StatConfint <- ggproto("StatConfint", Stat,
                       compute_group = function(data, scales) {
                               ## Compute the line segment endpoints
                               x <- data$x
                               xend <- data$x
                               y <- data$y - 1.96 * data$stderr
                               yend <- data$y + 1.96 * data$stderr
                               
                               ## Return a new data frame
                               data.frame(x = x, xend = xend,
                                          y = y, yend = yend)
                       },
                       required_aes = c("x", "y", "stderr")
)

Next we can define a separate stat_* function that builds the layer for ggplot functions.

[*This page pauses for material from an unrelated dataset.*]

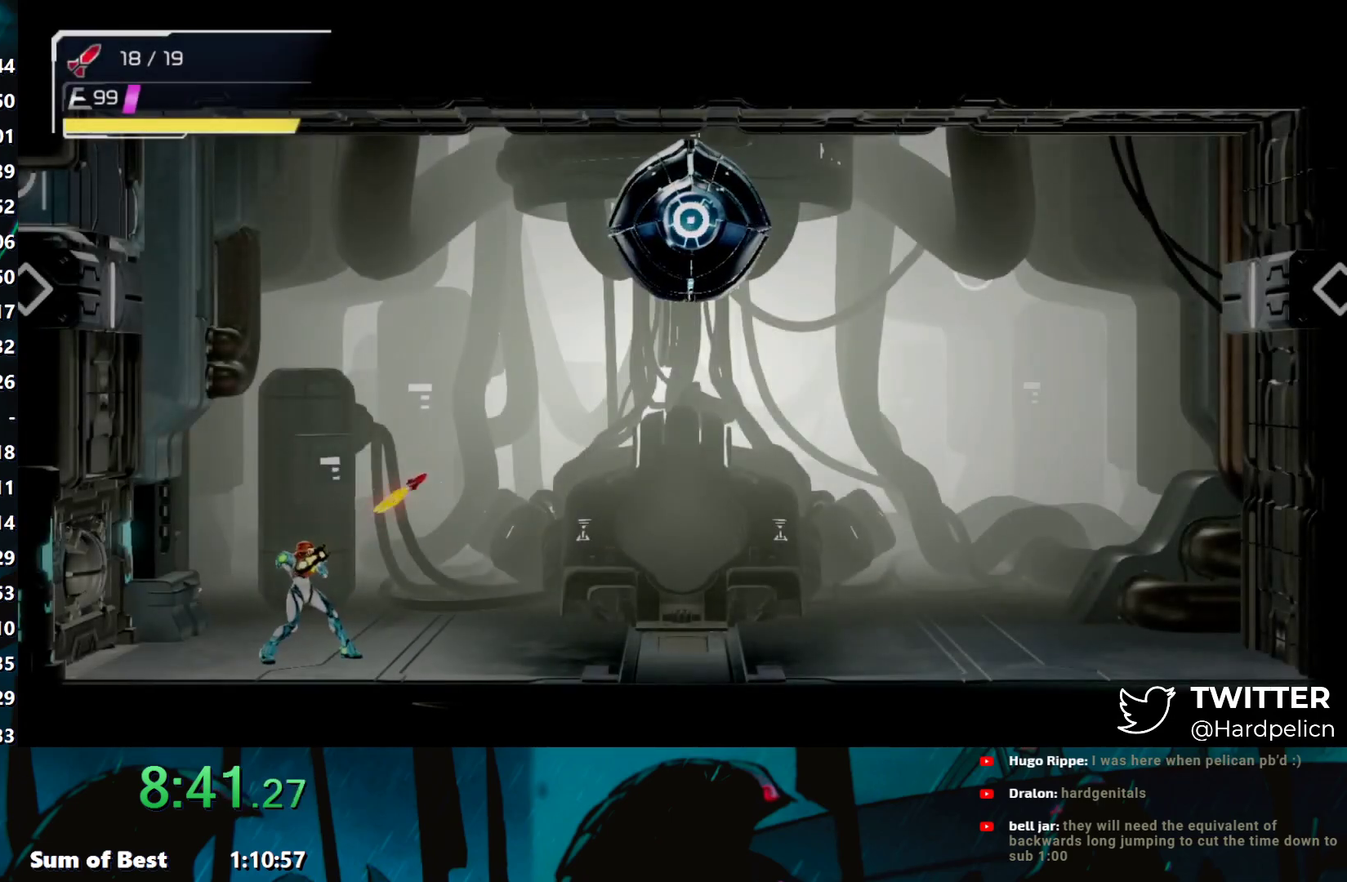
{"buttons": ["Y", "L1", "R1"], "left_stick": "up-right", "events": [[83, "Y", "up"], [133, "Y", "down"], [233, "Y", "up"], [333, "Y", "down"], [383, "Y", "up"], [467, "Y", "down"]]}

stat_confint <- function(mapping = NULL, data = NULL, geom = "segment",
                           position = "identity", na.rm = FALSE, 
                           show.legend = NA, inherit.aes = TRUE, ...) {
        ggplot2::layer(
                stat = StatConfInt, 
                data = data, 
                mapping = mapping, 
                geom = geom, 
                position = position, 
                show.legend = show.legend, 
                inherit.aes = inherit.aes,
                params = list(na.rm = na.rm, ...)
        )
}

With the new stat we can revise our original plot to include approximate 95% confidence intervals around the monthly means for ozone.

ggplot(data = monthly, aes(x = Month, y = ozone, stderr = stderr)) + 
        geom_point() + 
        ylab("Ozone (ppb)") + 
        geom_segment(stat = "confint")

From the new plot we can see that the variability about the mean in August is somewhat greater than it is in July or September.

The advantage writing a separate stat in this case is that it removes the cruft of computing the +/- 1.96 * stderr every time you want to plot the confidence intervals. If you are making these kinds of plots commonly, it can be handy to clean up the code by abstracting the computation into a separate stat_* function.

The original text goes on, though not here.